In order to ensure that the corporation is treated as a separate entity, it is important to observe various formalities required by our state. These include filing articles of incorporation, adopting by-laws, electing a board of directors, appointing a resident agent, holding organizational meetings and keeping minutes thereof. Complying with these requirements and maintaining an adequate capital structure will ensure that you do not inadvertently risk personal liability for the debt's of the business.

Since the corporation is taxed as a separate entity, all items of income, credit, loss, and deduction are computed at the entity level in arriving at corporate taxable income or loss. One potential disadvantage to a C corporation for a new business is that losses are trapped at the entity level and thus generally cannot be deducted by the owners. However, since you expect to generate profits in year one, this might not be a problem.

Another potential drawback to a C corporation is that its earnings can be subject to double tax—once at the corporate level and again when distributed to you. However, since most of the corporate earnings will be attributable to your efforts as an employee, the risk of double taxation is minimal since the corporation can deduct all reasonable salary that it pays to you.

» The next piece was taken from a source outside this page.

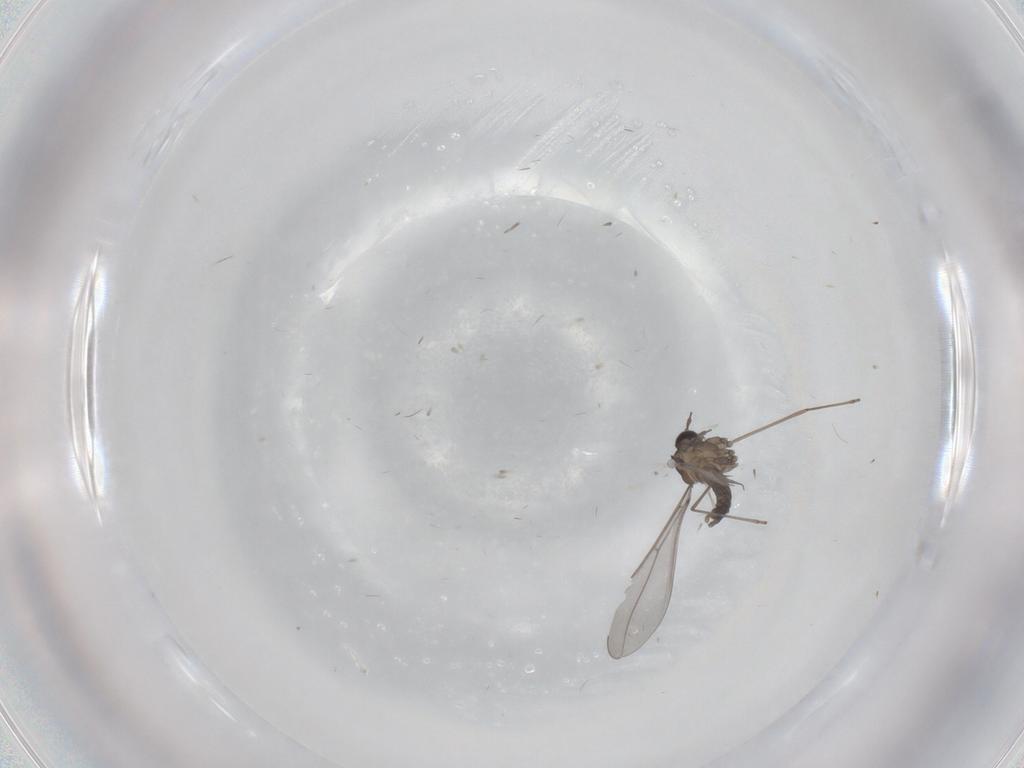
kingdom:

A C corporation can also be used to provide fringe benefits and fund qualified pension plans on a tax-favored basis. Subject to certain limits, the corporation can deduct the cost of a variety of benefits such as health insurance and group life insurance without adverse tax consequences to you. Similarly, contributions to qualified pension plans are usually deductible but are not currently taxable to you.

A C corporation also gives you considerable flexibility in raising capital from outside investors. A C corporation can have multiple classes of stock—each with different rights and preferences that can be tailored to fit your needs and those of potential investors. Also, if you decide to raise capital through debt, interest paid by the corporation is deductible.

Although the C corporation form of business seems appropriate for you at this time, you may in the future be able to change the corporation from a C corporation to an S corporation, if the S corporation form is more appropriate at that time. This change will ordinarily be tax free, except that built-in gain on the corporate assets may be subject to tax if the assets are disposed of by the corporation within ten years of the change.